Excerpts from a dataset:
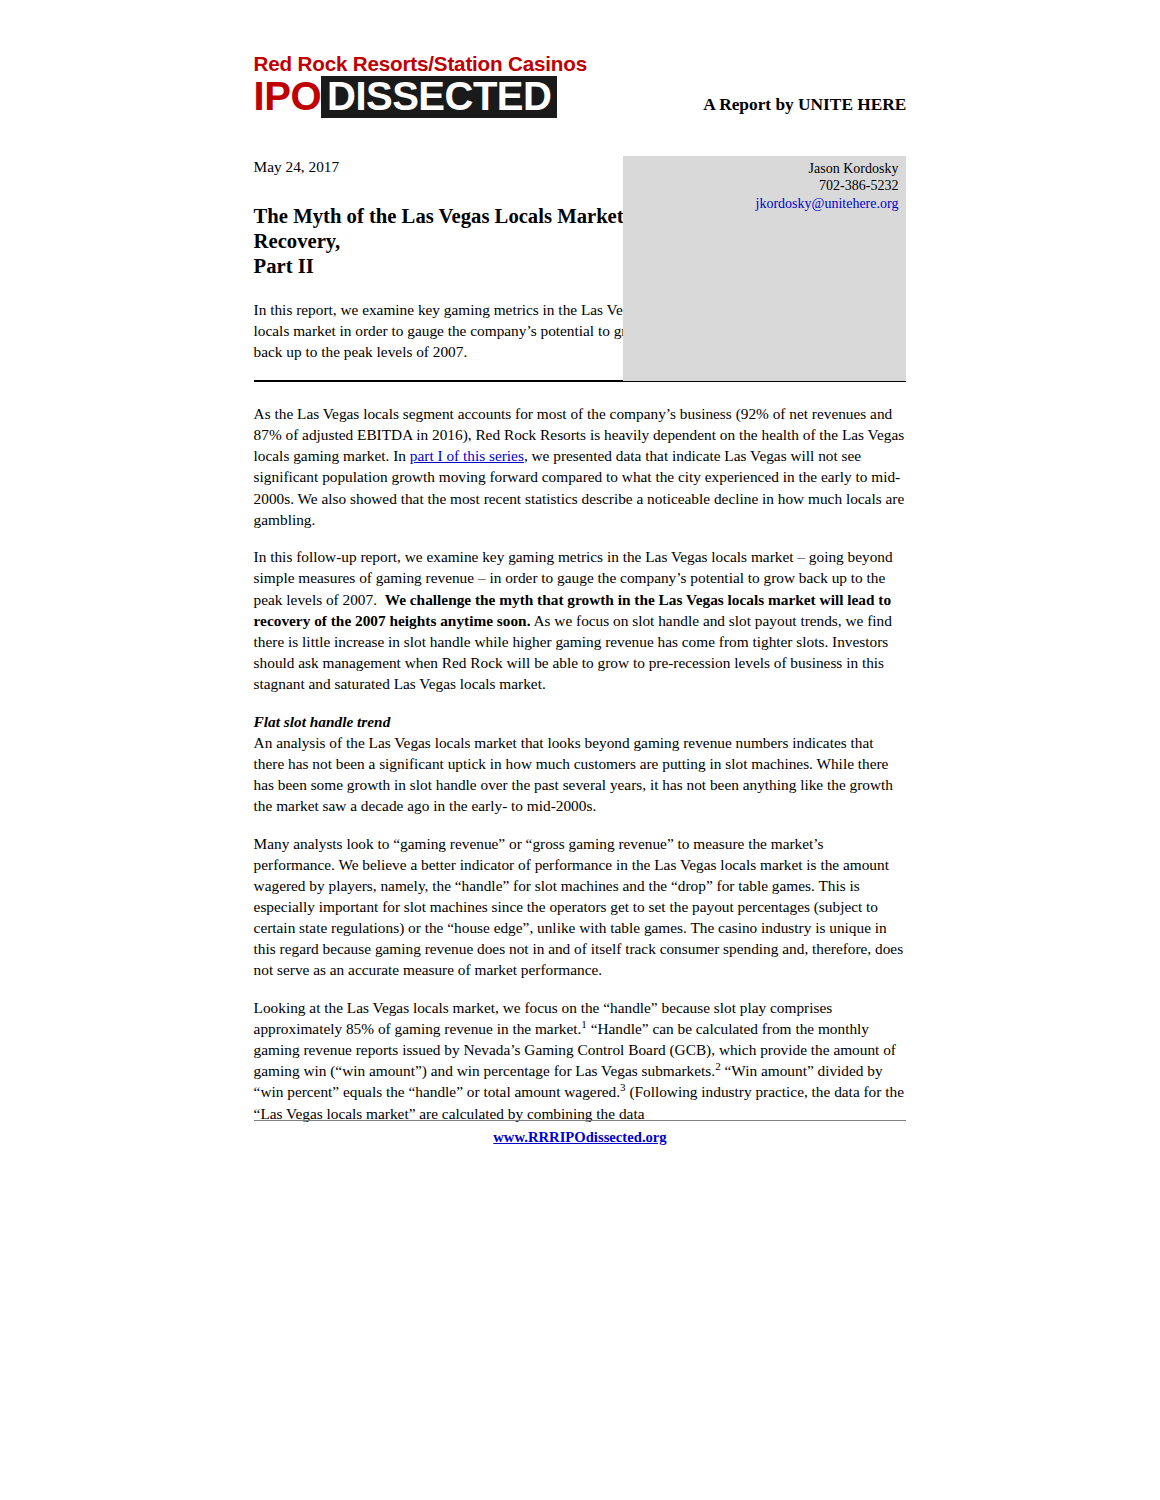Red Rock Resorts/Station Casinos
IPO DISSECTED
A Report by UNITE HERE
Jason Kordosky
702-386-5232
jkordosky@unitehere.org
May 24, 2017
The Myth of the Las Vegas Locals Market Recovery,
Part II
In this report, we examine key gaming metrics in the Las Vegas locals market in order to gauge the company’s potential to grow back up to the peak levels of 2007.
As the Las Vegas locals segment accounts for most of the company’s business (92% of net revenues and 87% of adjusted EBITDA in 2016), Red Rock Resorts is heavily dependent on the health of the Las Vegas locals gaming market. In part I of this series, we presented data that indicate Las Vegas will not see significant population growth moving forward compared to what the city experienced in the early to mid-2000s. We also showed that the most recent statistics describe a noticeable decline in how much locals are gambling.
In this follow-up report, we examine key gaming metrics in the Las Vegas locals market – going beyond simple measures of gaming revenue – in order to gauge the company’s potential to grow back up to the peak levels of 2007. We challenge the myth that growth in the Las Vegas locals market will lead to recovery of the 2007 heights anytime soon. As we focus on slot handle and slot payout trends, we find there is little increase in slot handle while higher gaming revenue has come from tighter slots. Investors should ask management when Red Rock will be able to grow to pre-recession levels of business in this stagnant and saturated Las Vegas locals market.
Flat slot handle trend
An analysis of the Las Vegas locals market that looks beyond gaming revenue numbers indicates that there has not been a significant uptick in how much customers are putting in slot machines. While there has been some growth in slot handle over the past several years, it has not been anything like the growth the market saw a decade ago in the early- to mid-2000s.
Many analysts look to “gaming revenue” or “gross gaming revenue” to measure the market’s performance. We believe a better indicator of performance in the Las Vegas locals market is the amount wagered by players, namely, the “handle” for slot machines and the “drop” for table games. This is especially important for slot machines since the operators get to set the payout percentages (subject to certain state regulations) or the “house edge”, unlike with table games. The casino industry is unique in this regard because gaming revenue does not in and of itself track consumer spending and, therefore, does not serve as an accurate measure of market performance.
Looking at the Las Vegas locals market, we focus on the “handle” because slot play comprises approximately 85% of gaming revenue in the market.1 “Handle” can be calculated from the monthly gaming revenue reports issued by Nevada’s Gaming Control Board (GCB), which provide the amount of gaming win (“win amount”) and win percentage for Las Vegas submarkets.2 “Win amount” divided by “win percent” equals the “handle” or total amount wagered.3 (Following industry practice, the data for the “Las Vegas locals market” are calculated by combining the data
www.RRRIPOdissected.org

Exercise brief:
The records above are to be reproduced exactly; the pictures are to be left out.

Solved exercise:
Red Rock Resorts/Station Casinos
IPO DISSECTED
A Report by UNITE HERE
Jason Kordosky
702-386-5232
jkordosky@unitehere.org
May 24, 2017
The Myth of the Las Vegas Locals Market Recovery,
Part II
In this report, we examine key gaming metrics in the Las Vegas locals market in order to gauge the company’s potential to grow back up to the peak levels of 2007.
As the Las Vegas locals segment accounts for most of the company’s business (92% of net revenues and 87% of adjusted EBITDA in 2016), Red Rock Resorts is heavily dependent on the health of the Las Vegas locals gaming market. In part I of this series, we presented data that indicate Las Vegas will not see significant population growth moving forward compared to what the city experienced in the early to mid-2000s. We also showed that the most recent statistics describe a noticeable decline in how much locals are gambling.
In this follow-up report, we examine key gaming metrics in the Las Vegas locals market – going beyond simple measures of gaming revenue – in order to gauge the company’s potential to grow back up to the peak levels of 2007. We challenge the myth that growth in the Las Vegas locals market will lead to recovery of the 2007 heights anytime soon. As we focus on slot handle and slot payout trends, we find there is little increase in slot handle while higher gaming revenue has come from tighter slots. Investors should ask management when Red Rock will be able to grow to pre-recession levels of business in this stagnant and saturated Las Vegas locals market.
Flat slot handle trend
An analysis of the Las Vegas locals market that looks beyond gaming revenue numbers indicates that there has not been a significant uptick in how much customers are putting in slot machines. While there has been some growth in slot handle over the past several years, it has not been anything like the growth the market saw a decade ago in the early- to mid-2000s.
Many analysts look to “gaming revenue” or “gross gaming revenue” to measure the market’s performance. We believe a better indicator of performance in the Las Vegas locals market is the amount wagered by players, namely, the “handle” for slot machines and the “drop” for table games. This is especially important for slot machines since the operators get to set the payout percentages (subject to certain state regulations) or the “house edge”, unlike with table games. The casino industry is unique in this regard because gaming revenue does not in and of itself track consumer spending and, therefore, does not serve as an accurate measure of market performance.
Looking at the Las Vegas locals market, we focus on the “handle” because slot play comprises approximately 85% of gaming revenue in the market.1 “Handle” can be calculated from the monthly gaming revenue reports issued by Nevada’s Gaming Control Board (GCB), which provide the amount of gaming win (“win amount”) and win percentage for Las Vegas submarkets.2 “Win amount” divided by “win percent” equals the “handle” or total amount wagered.3 (Following industry practice, the data for the “Las Vegas locals market” are calculated by combining the data
www.RRRIPOdissected.org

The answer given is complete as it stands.